>>>

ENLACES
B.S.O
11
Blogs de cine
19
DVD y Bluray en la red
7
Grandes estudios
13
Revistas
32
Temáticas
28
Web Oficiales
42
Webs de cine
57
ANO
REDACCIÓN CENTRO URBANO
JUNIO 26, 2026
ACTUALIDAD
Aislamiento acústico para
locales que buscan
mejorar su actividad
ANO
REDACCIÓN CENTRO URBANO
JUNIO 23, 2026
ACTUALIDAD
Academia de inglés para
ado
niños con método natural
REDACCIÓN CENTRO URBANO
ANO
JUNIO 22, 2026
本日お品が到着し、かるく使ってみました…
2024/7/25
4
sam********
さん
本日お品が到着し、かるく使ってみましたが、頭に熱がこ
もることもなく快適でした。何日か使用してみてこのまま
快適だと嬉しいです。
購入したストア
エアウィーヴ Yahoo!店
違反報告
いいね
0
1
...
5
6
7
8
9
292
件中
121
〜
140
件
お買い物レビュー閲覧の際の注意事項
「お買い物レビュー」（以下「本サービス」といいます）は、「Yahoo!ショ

<<<
>>>

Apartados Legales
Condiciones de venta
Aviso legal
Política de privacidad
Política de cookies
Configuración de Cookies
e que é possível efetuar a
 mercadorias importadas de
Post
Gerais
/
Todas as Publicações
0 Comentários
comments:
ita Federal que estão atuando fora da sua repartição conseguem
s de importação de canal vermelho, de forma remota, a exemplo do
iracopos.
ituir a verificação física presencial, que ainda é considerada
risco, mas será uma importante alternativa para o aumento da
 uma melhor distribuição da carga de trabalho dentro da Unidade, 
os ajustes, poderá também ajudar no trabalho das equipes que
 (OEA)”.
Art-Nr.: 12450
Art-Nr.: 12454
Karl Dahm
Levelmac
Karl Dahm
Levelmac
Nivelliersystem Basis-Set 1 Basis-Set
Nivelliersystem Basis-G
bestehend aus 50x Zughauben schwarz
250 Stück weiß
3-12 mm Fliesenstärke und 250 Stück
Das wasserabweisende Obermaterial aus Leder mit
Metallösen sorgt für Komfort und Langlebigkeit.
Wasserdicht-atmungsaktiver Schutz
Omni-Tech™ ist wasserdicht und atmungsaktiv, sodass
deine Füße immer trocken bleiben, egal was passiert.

<<<
>>>

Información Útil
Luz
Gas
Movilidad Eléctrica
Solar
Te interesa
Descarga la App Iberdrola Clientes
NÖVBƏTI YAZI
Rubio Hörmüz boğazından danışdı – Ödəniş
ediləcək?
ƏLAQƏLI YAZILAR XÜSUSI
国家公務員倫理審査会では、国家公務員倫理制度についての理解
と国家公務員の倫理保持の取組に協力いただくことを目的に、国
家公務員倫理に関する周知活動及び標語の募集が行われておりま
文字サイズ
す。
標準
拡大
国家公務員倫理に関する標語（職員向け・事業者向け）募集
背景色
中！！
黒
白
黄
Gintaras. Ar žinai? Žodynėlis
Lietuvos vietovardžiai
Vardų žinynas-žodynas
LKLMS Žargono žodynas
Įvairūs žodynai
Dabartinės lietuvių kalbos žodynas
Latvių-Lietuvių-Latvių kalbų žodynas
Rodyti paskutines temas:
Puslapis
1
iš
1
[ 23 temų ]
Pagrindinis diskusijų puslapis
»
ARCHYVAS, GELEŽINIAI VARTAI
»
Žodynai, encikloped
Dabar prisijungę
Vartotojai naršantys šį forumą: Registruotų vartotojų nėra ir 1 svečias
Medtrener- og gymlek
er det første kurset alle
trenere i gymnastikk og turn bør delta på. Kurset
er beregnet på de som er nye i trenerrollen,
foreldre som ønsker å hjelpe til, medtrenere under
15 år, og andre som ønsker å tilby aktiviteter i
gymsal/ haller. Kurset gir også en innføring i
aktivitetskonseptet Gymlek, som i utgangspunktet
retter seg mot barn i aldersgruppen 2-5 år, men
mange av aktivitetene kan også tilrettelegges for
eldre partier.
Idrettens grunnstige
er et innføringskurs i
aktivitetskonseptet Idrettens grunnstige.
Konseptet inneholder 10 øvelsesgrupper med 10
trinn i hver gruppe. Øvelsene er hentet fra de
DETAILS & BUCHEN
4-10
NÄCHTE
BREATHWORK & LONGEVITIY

<<<

**Problem details:**
For each line of the entries that includes "ønsker", show that line.

**Task output:**
foreldre som ønsker å hjelpe til, medtrenere under
15 år, og andre som ønsker å tilby aktiviteter i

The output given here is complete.